Senate faults Midei for questionable stenting, relationship with Abbott
In a press release, Baucus and Grassley said they initiated their inquiry as part of the committee’s oversight role of the Medicare and Medicaid programs and the Senators’ efforts to protect taxpayer dollars from waste, fraud and abuse after media reports unveiled the alleged improper procedures.

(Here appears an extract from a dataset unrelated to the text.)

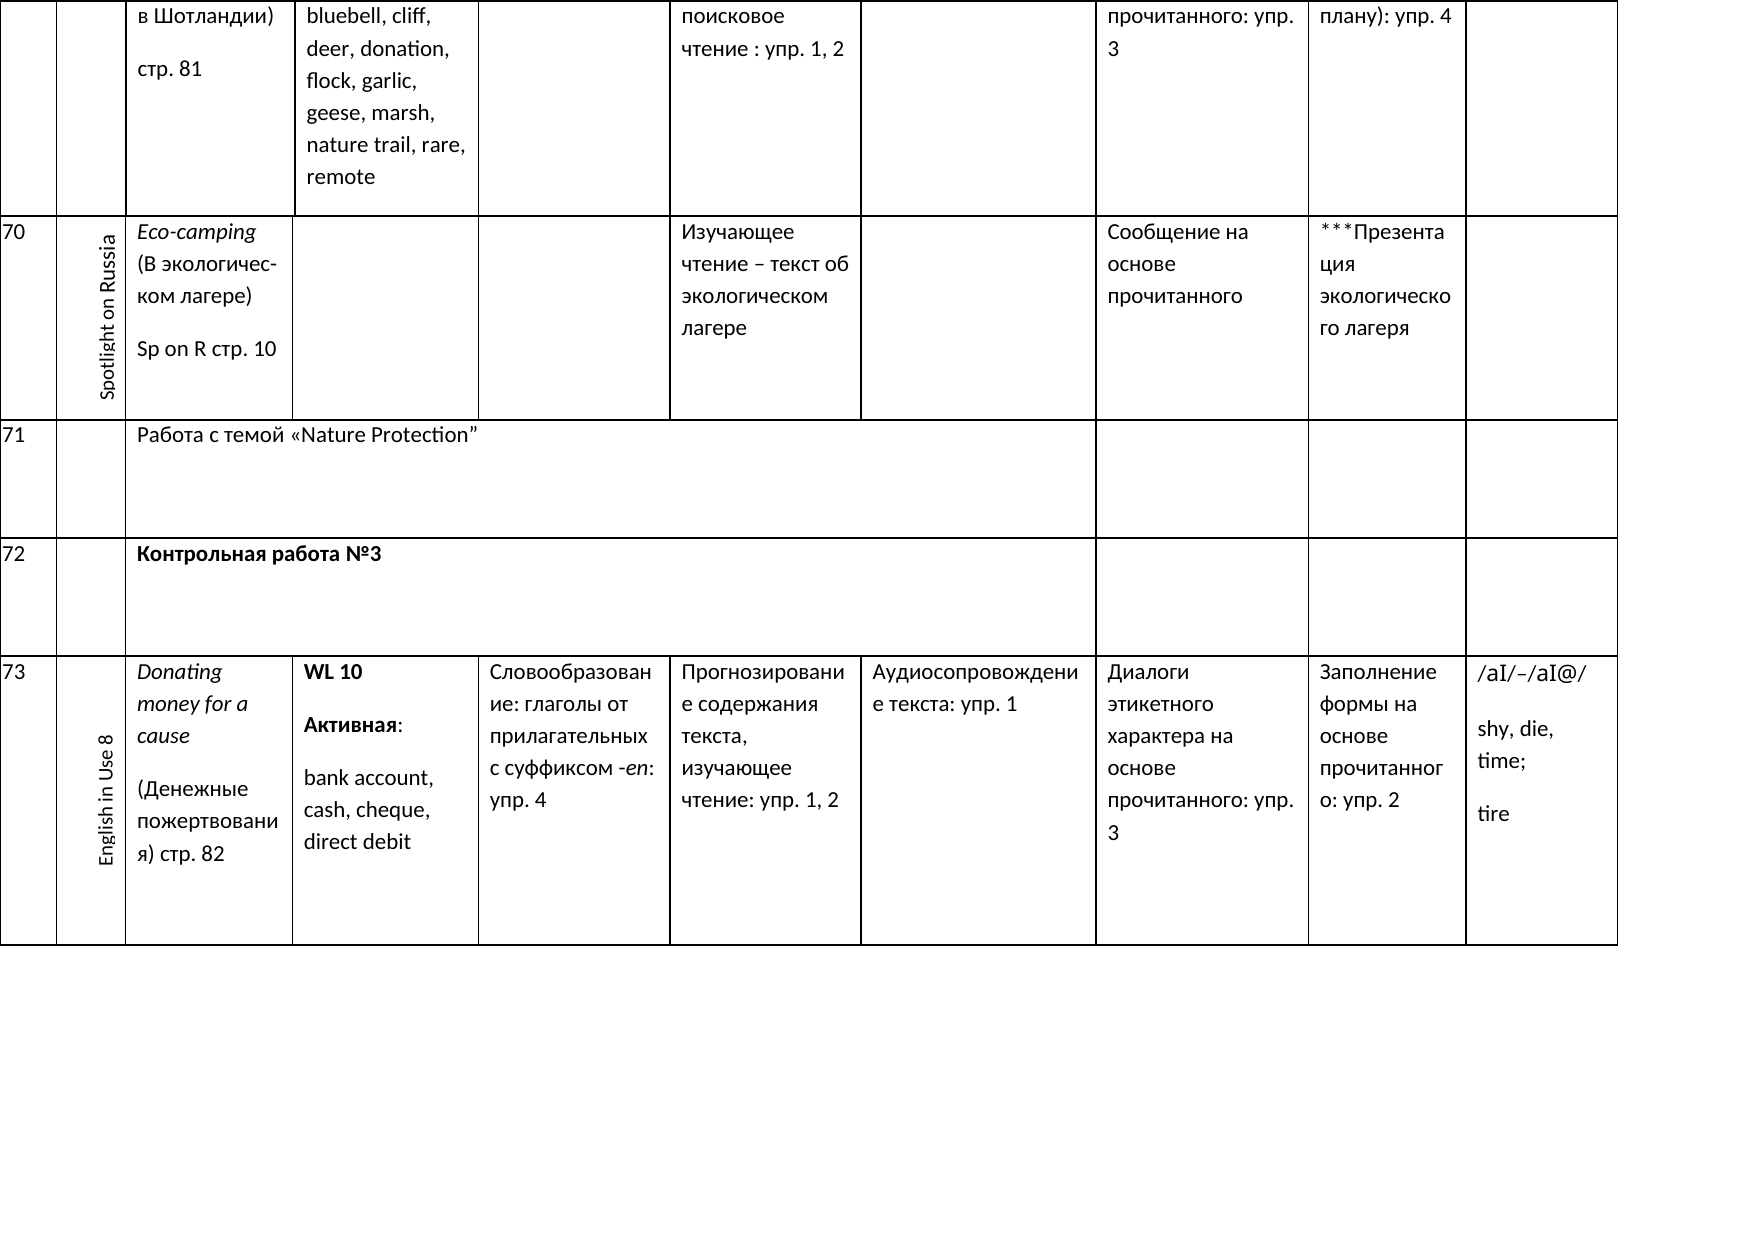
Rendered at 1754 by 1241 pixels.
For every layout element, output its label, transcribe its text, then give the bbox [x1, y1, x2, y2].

“This report sets forth alarming evidence that patients at St. Joseph Medical Center received unnecessary and potentially harmful stent implants time and again—a pattern that is shocking, disturbing and shameful. Doctors should not be performing invasive medical procedures patients don’t need, and taxpayers certainly shouldn’t be paying for these wasteful and improper implantations,” said Baucus. “Even more disconcerting is that this could be a sign of a larger national trend of wasteful medical device use.”
“The best response to these concerns is total transparency and effective peer review,” Grassley said.
The oversight report also examined the response of St. Joseph to the discovery of the questionable implantations. The report noted that Abbott placed the Maryland doctor on its “Project Victory” list of top stent volume cardiologists and paid for at least two social events at the doctor’s home, including $690 for a July 21, 2008 crab dinner at Midei’s home attended by Abbott employees and a $1,235 barbecue dinner on Aug. 31, 2008.
Also, the report noted that an internal email showed that when Abbott Executive Vice President John Capek learned in August 2008 that Midei had implanted ‘‘30 stents’’ in a single day, he stated that it ‘‘is the biggest day I remember hearing about even when the [bare-metal stent] market was the only market.’’
After St. Joseph barred the doctor from practicing, Abbott hired the doctor to promote and prepare safety reports on its stents in China and Japan, according to internal documents the company provided to the committee. In total, Abbott paid more than $30,000 to Midei to help market the drug-eluting stent Xience V.
From fiscal year 2004 to fiscal year 2009, the Medicare Part A program paid an estimated $25.7 billion for cardiac stent procedures and approximately $108.9 billion for 6.9 million procedures related to medical devices, according to the Senate press release.